_Task prompt_: Please rewrite the lines from the one containing "Maquinaria Logística" up to and including the one containing "os anuales del aditivo de los diésel.", swapping each "producción" for "fabricación" and leaving everything else as it is.

_Dataset content_:
*****

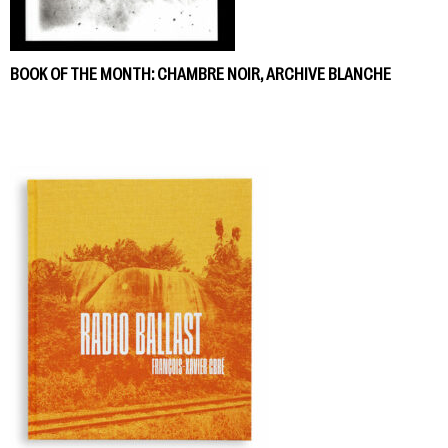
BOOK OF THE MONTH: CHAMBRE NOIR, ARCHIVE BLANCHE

*****

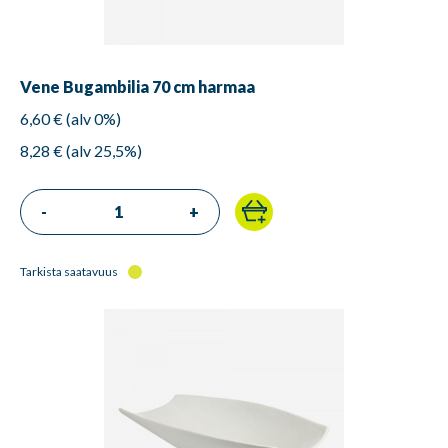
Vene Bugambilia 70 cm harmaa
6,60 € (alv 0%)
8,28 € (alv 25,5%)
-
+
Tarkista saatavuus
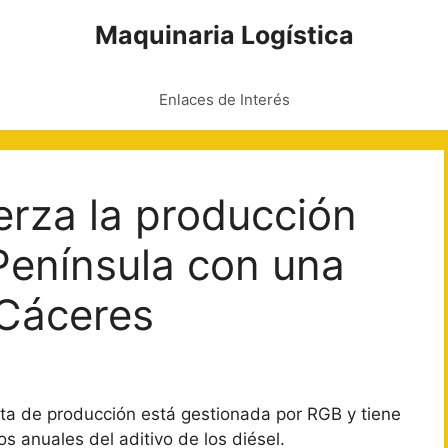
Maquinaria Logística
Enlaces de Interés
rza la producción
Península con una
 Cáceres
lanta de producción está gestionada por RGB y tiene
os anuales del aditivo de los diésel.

*****

_Written response_:
Maquinaria Logística
Enlaces de Interés
rza la fabricación
Península con una
 Cáceres
lanta de fabricación está gestionada por RGB y tiene
os anuales del aditivo de los diésel.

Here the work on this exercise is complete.